Construções do Passado, Armações do Presente

Richard Hingley – O Imperialismo Romano: Novas Perspectivas a partir da Bretanha
(Annablume, 2010)

A obra “O imperialismo romano: novas perspectivas a partir da Bretanha” é um compilado de quatro artigos, do professor Richard Hingley, publicado em 2010, no Brasil. Eles foram originalmente lançados durante as décadas de 1990 e 2000, e dialogam com o processo ocorrido nos anos que marcam a virada da República para Império: a “Romanização”, ou seja, a disseminação cultural e o aumento territorial romanos. Porém, a perspectiva de Hingley não é a mesma da historiografia tradicional, mas sim fruto do movimento pós-colonial, que despontou com Edward Said a partir da década de 1970.

•••••

**TAREFAS A RESOLVER**
A: Segundo o texto de origem, quantos artigos de Richard Hingley a obra reúne?
B: Transcreva o trecho do texto de origem entre "Richard Hingley –" e "década de 1970.", incluindo os dois.
As linhas a seguir são um material à parte, sem ligação com o texto de origem.

Linhas do conjunto de dados

•••••

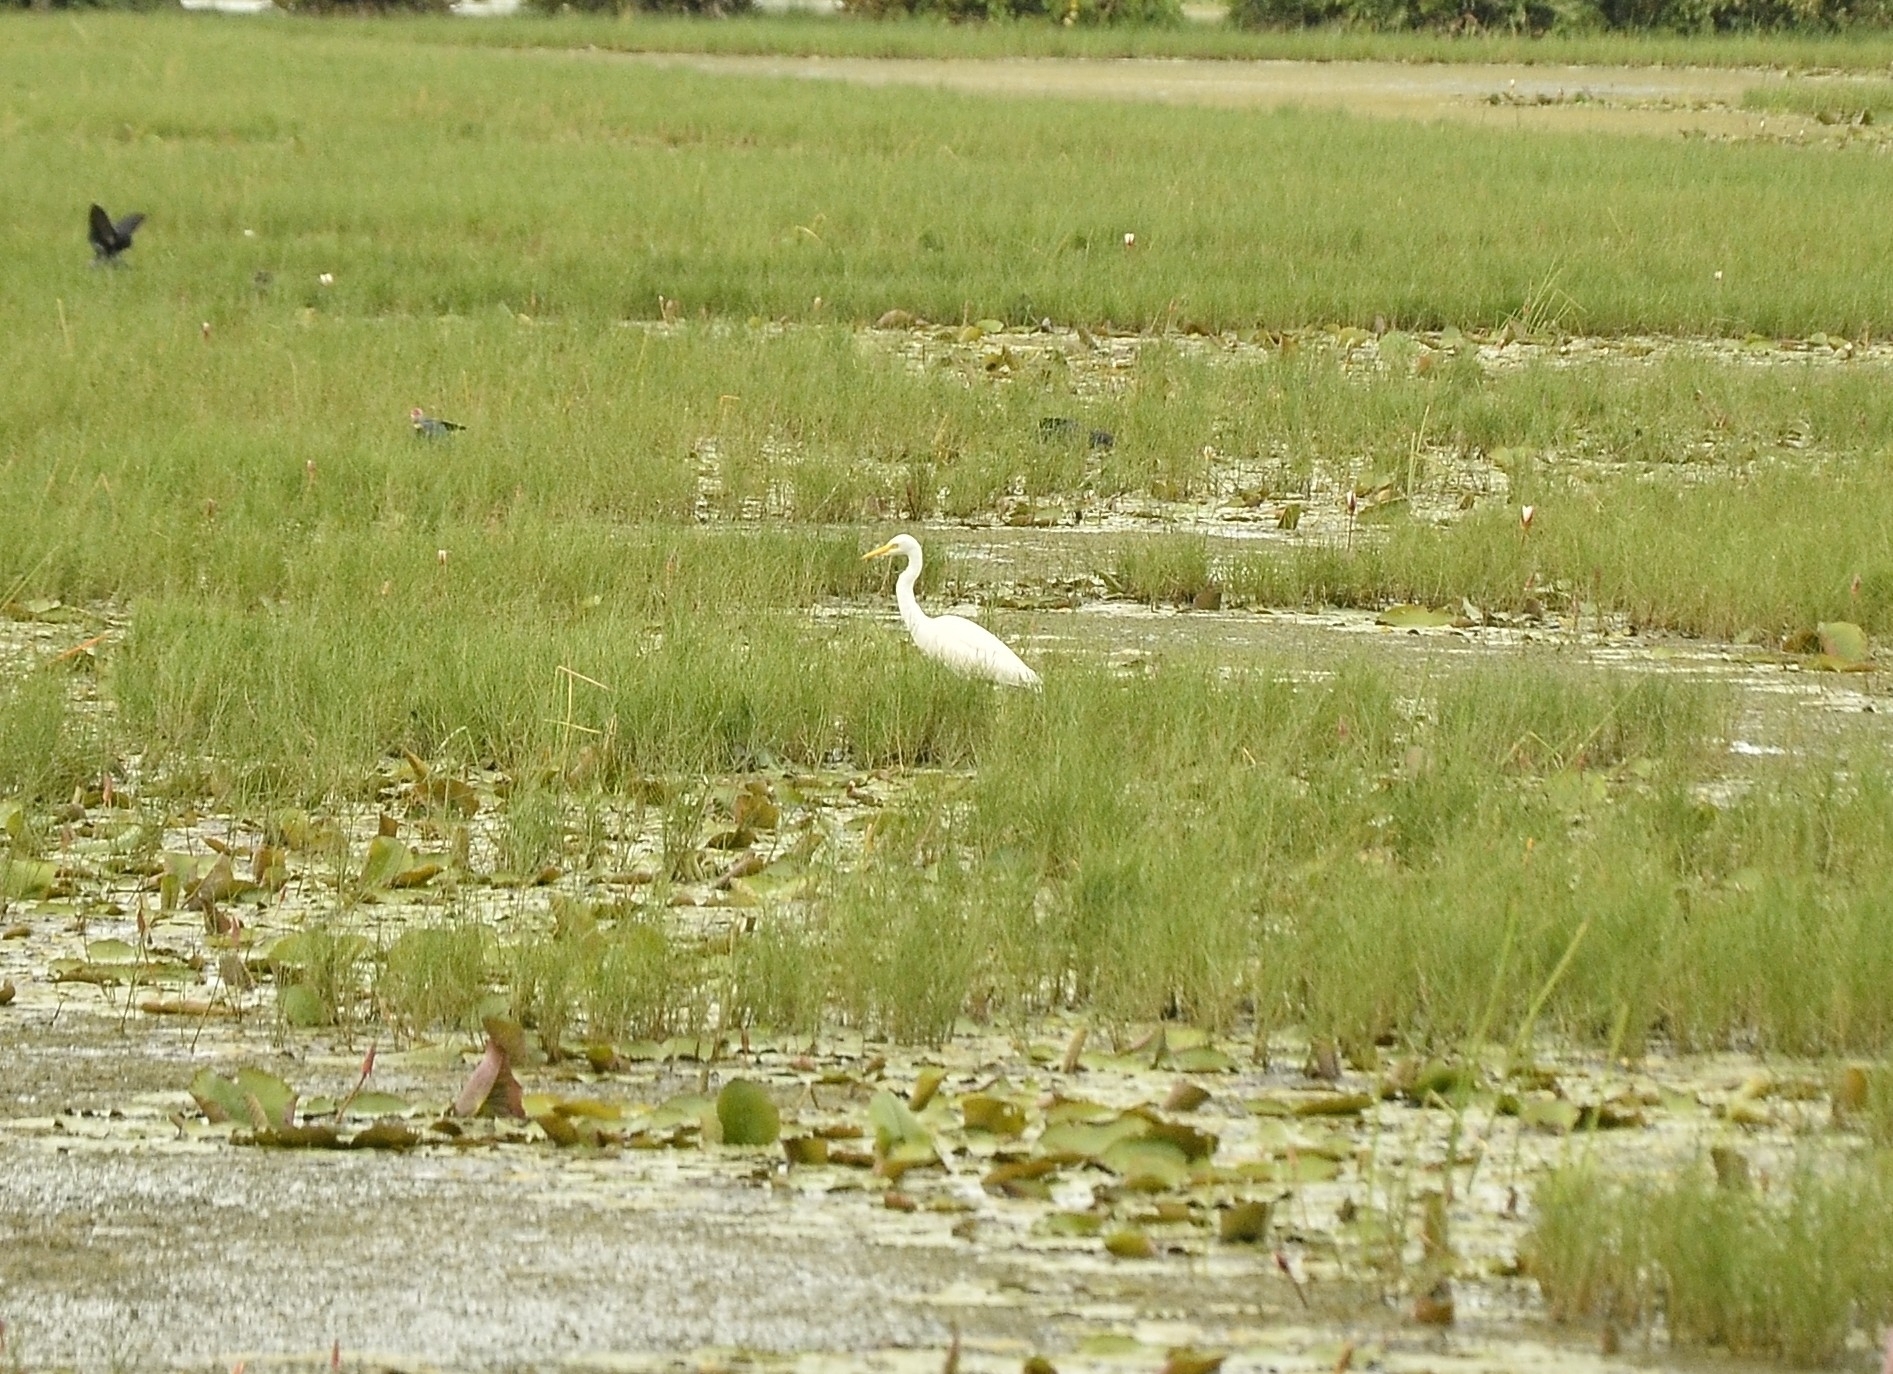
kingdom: Animalia
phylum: Chordata
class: Aves
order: Pelecaniformes
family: Ardeidae
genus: Egretta
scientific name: Egretta intermedia
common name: Intermediate egret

•••••

**RESPOSTAS POR TAREFA**
A: Quatro artigos.

B:
Richard Hingley – O Imperialismo Romano: Novas Perspectivas a partir da Bretanha
(Annablume, 2010)

A obra “O imperialismo romano: novas perspectivas a partir da Bretanha” é um compilado de quatro artigos, do professor Richard Hingley, publicado em 2010, no Brasil. Eles foram originalmente lançados durante as décadas de 1990 e 2000, e dialogam com o processo ocorrido nos anos que marcam a virada da República para Império: a “Romanização”, ou seja, a disseminação cultural e o aumento territorial romanos. Porém, a perspectiva de Hingley não é a mesma da historiografia tradicional, mas sim fruto do movimento pós-colonial, que despontou com Edward Said a partir da década de 1970.